The story of the struggling bus conductor is sound, but somehow he messes it up. I tried to like it, but every time I got close he pushed me away. If Kelman's the bus conductor on any more novels, I think I'll walk.
a bit disjointed probably not well received if you need a plot driven story this won't work for you. if you enjoy intricate descriptions of inner musings and examples of the complexities of relationships this is a gold mine. "It seemed as though there was nothing to say. That that which could be said must have been said already. She was in bed and facing the wall, her breathing inaudible but eyes maybe open, attentive - waiting for him to move, even for the match being struck perhaps that a further 10 minutes till the light went out and he in beside her. They had looked at each other. What could be sadder than that. Nothing could be sadder than that. It is terrible. othing has ever een more terrible. In 10 minutes she would be asleep."
I love this part, the emotions that go unspoken between lovers.

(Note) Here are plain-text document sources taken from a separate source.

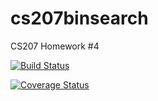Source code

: # cs207binsearch
CS207 Homework #4

[![Build Status](https://travis-ci.org/j0ma/cs207binsearch.svg?branch=master)](https://travis-ci.org/j0ma/cs207binsearch)

[![Coverage Status](https://coveralls.io/repos/github/j0ma/cs207binsearch/badge.svg?branch=master)](https://coveralls.io/github/j0ma/cs207binsearch?branch=master)
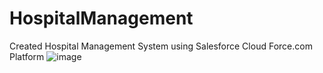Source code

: # HospitalManagement
Created Hospital Management System using Salesforce Cloud Force.com Platform
![image](https://user-images.githubusercontent.com/79391691/189839626-6c80235f-c721-4b07-9a6f-aae3f2a126e7.png)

I like Kelman and I am so far the only person I have spoken with.
This is an excellently written book. It has a fast pace and quickly locks the reader into the story. Kelman is a Scottish author and does write using Scottish vernacular, so some words may become confusing and unintelligible, but it does not effect the understanding or appreciation of his work. Kelman will anger and frustrate you with the never-ending mistakes his main character continually commits, but this is the mirror he holds to his fellow Scots. It is a mirror that everyone should look into and compare their life. Do not expect a Hollywood ending, just the truth, as best as it can be presented in a peice of literature.
I really disliked this book, not because of the content, which I was relatively dispassionate towards, but because of the form this content was presented in. The author may have been trying to artistically express something or other through his lack of dialogue markers, but sometimes, especially when the point of it is not apparent, I feel that the ease of the reader should come first. It took me twice as long to read as it usually does for books of this length, and there wasn't enough deeper content to justify this kind of slow, belaboured reading.
Boy what a book. I continually thought whether you would need to come from Glasgow to appreciate the humour but being from there I got it big time. Albeit it is a poignant and sad story alongside the humour. Another character who reason would say doesn't have much going for him other than his wife and wean. His fight against the system is a joy.
Rab Hines hates his job as a busconductor, but he loves his wife and child and dreams of going to live in Australia. The book switches from his homelife to his worklife, his ambitions to get out of the one bedroom tennement flat and into a house, and the hope of training to be a busdriver.
Dark. Dour. Scottish literature at its best. Lots of Scots dialect which if you don't know it will be tricky. Beautifully told. Pulled into the characters' lives completely. A writer worth reading.
I read a third of this and had to give up. I had no insight into Hines's wife, couldn't get a handle on his colleagues, who seemed to be interchangeable, and there didn't appear to be anything driving the story - there was no reason to it, or outcome I was keen to discover.